The Apologizers

The Apologizers

A friend of mine has lived in the Gowanus section of Brooklyn for the last five years.  For that entire period, the street in front of his house has been under construction. For weeks, the construction zone will be dormant — the cones, the silent back-hoes, the dumpsters, the stacks of ceramic pipe taking up valuable parking spaces and causing a variety of traffic issues.  Then, one day, at six am, the jack-hammers will start up once again as workers rip up the street and side-walk (making little wooden bridges to accommodate pedestrians).  Sometimes the foul stench of burning tar will wake my friend up and he will peer out his window to see the repairs seemingly coming to an end.  False hope.  Weeks will go by and yet another crew will arrive to rip up what has been repaired. It is a cycle of waste, as if the city itself is that rat they found in an Indian ATM gorging itself on taxpayer money to sharpen its ever-growing teeth. As one of those tax-payers, my friend is in the unique position of both witnessing his valuable money being tossed away and the day-to-day inconveniences of this waste. It has led to a slow-burning rage that he fortunately tempers with humor as he documents this state of affairs in near-daily Instagram postings.

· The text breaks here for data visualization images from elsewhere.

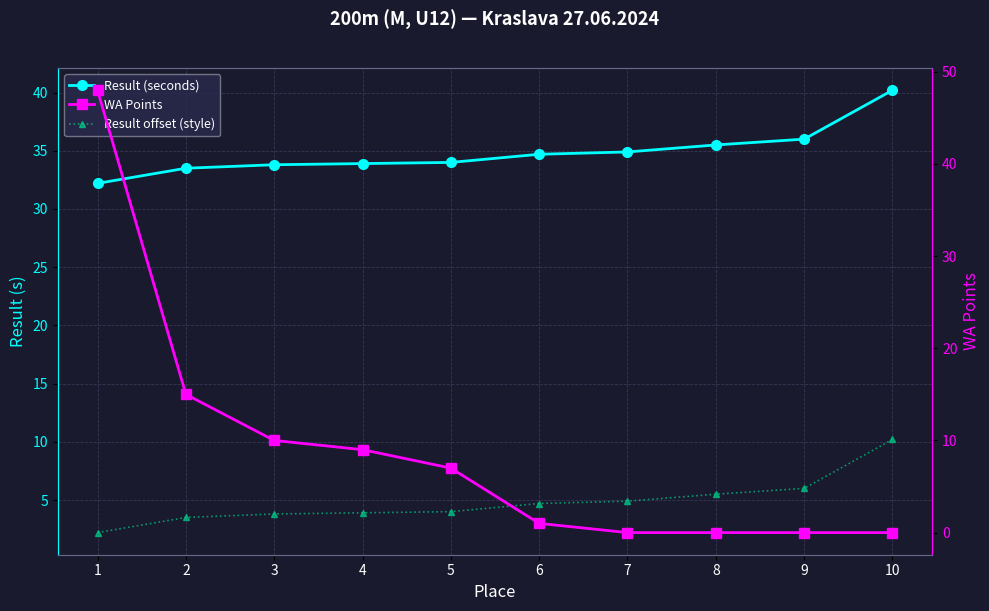

Which has a higher value, 3 or 9?

9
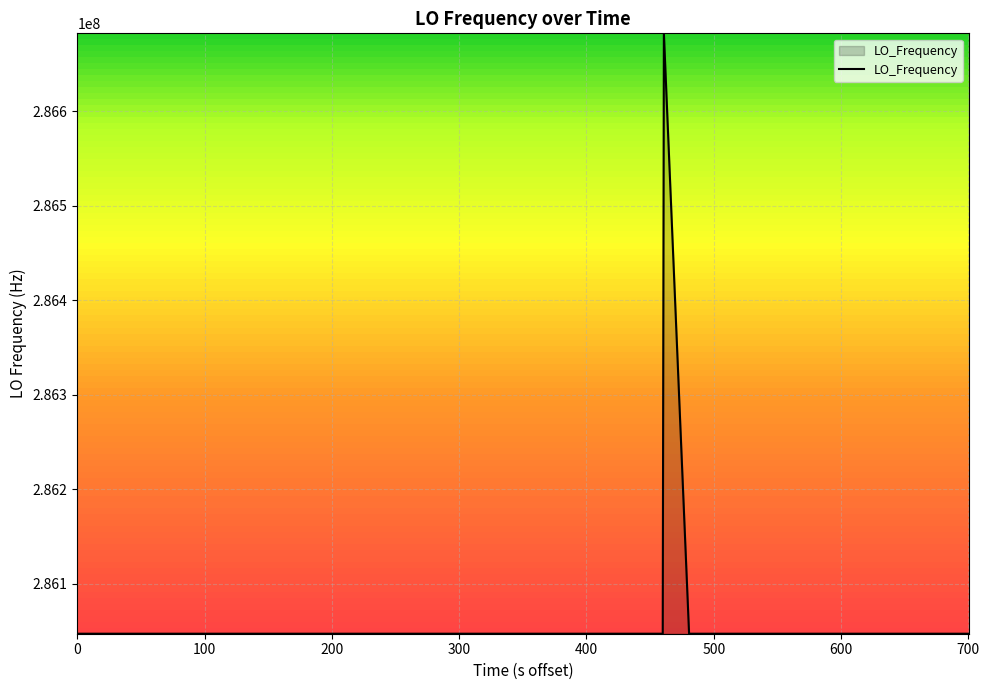

What is the greatest value displayed?

286682704.0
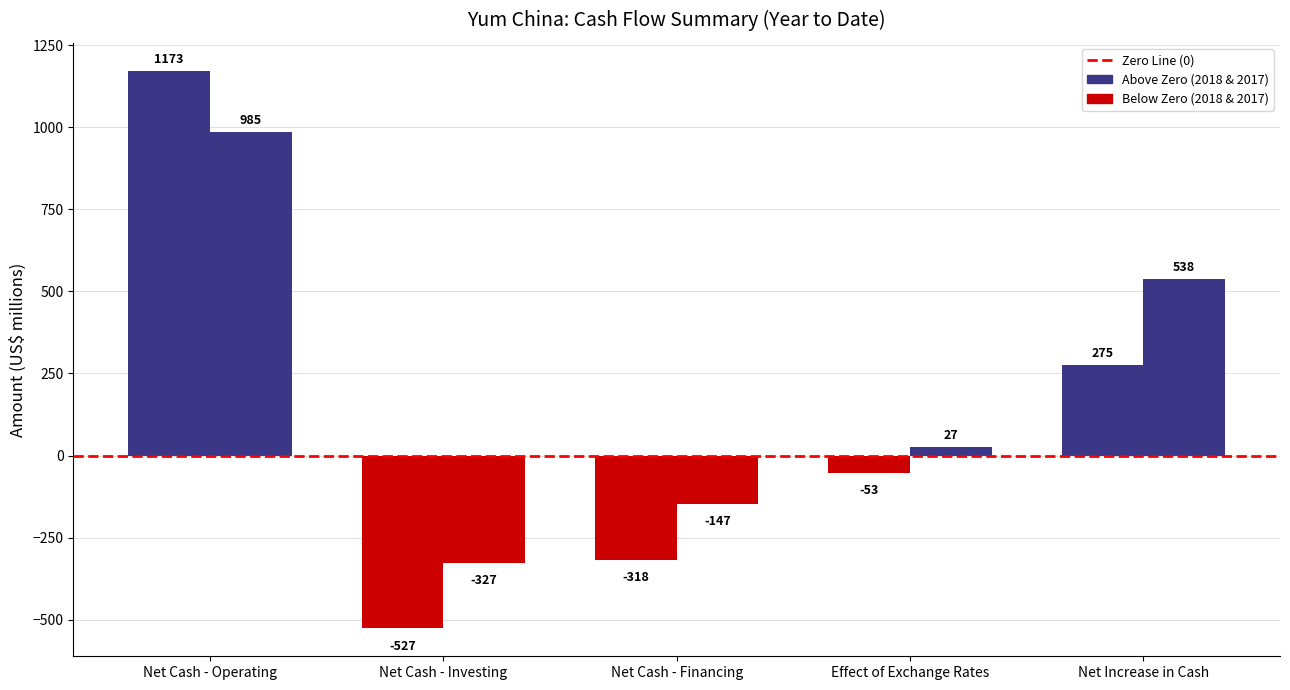

How many series are shown in this chart?

2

This is a common occurrence in New York over the last few decades.  Whole city blocks and swathes of land are under construction or repair for years at a time be it the replacement of rotting water mains in the Lower East Side to whatever the hell they were doing in Union Square for a decade.  It is both an eyesore and a source of great inconvenience to New Yorkers as these zones disrupt both foot and automobile traffic.  Not to mention the fact that they attract rats, puddles of fetid water and stacks of garbage left to rot away.  And that is just city works projects.  The private construction industry is little more than a barbaric hoard that has infested every neighborhood in the city, happily flaunting work-regulations, as they gut-renovate every brownstone without the slightest care to how they disrupt the lives and happiness of their neighbors.

In the weeks before I left New York, I had my basement flooded three times by an incompetent crew gut-renovating the neighboring building (a renovation that displaced the three very nice families who had rented in that building for decades). I also had my car towed by the city, because I failed to notice the signs indicating that Hicks street was going to be dug up and re-paved for the fourth time in two years.   In both cases, I was met with a truly surprising degree of hostility, rudeness and sarcasm when I voiced a protest.  It was one more thing that seemed to be a metaphor for a New York that had no love left for me.

When my family arrived at Narita Airport after a long, grueling flight we took a bus (another 2 hours!) to get home.  On the bus ride, we fell into a traffic jam as a lane was closed for repairs.  Around the site was an animated neon sign depicting a construction worker bowing.  I asked my wife what it meant.  She said, “Oh.  That is the government apologizing to the taxpayers for inconveniencing them.”  It was an amazing bit of information to me.  Someone actually taking responsibility for causing problems! Holy shit!

In the following months I have noted that any type of construction / road repair, be it private or public, is done with great awareness as to the troubles it may cause.  Seemingly, every crew that I have seen includes at least two professional “apologizers”. They bow, they say how they sorry they are and they help guide pedestrians, bicyclists and cars around the work zone. The workers themselves keep their areas clean, they try to keep noise to a minimum and they certainly don’t cat-call women as they eat lunch.  It is a state of affairs that I truly appreciate as it acknowledges that I, as a citizen, am important — that my time is important, my safety is important and my ease-in-movement is important. In New York, sadly, I felt that the City itself was simply telling me to go fuck myself almost every day.

This is not to say that Japan is some sort of idealistic wonderland of citizen appreciation. It is not.  Waste and corruption are rampant in Japan with a dangerous collusion between construction companies, banks and the government that has covered the country in concrete via incredibly expensive, utterly useless and sometimes very ugly public works projects.  It is a situation that is aided and abetted by a largely silent, un-critical and pliant press. That said, I still get a kick out of the apologizers and my day is made just a bit better every time one of them bows to me, says he is sorry, and waves me and my bicycle into a lane that is just a bit less cluttered with the stresses of the life I left behind.

 

2 Replies to “The Apologizers”

  1. I first walked on Houston st about 25 years ago. Around then they just started tearing up Houston and Bowery. As of last year they made it as far west as 1st ave. Between then there hasn’t been a time I’ve been on that street in that area when a lane wasn’t closed due to construction. At least the subway isnt a microcosm of NYC and NYS gov efficiency.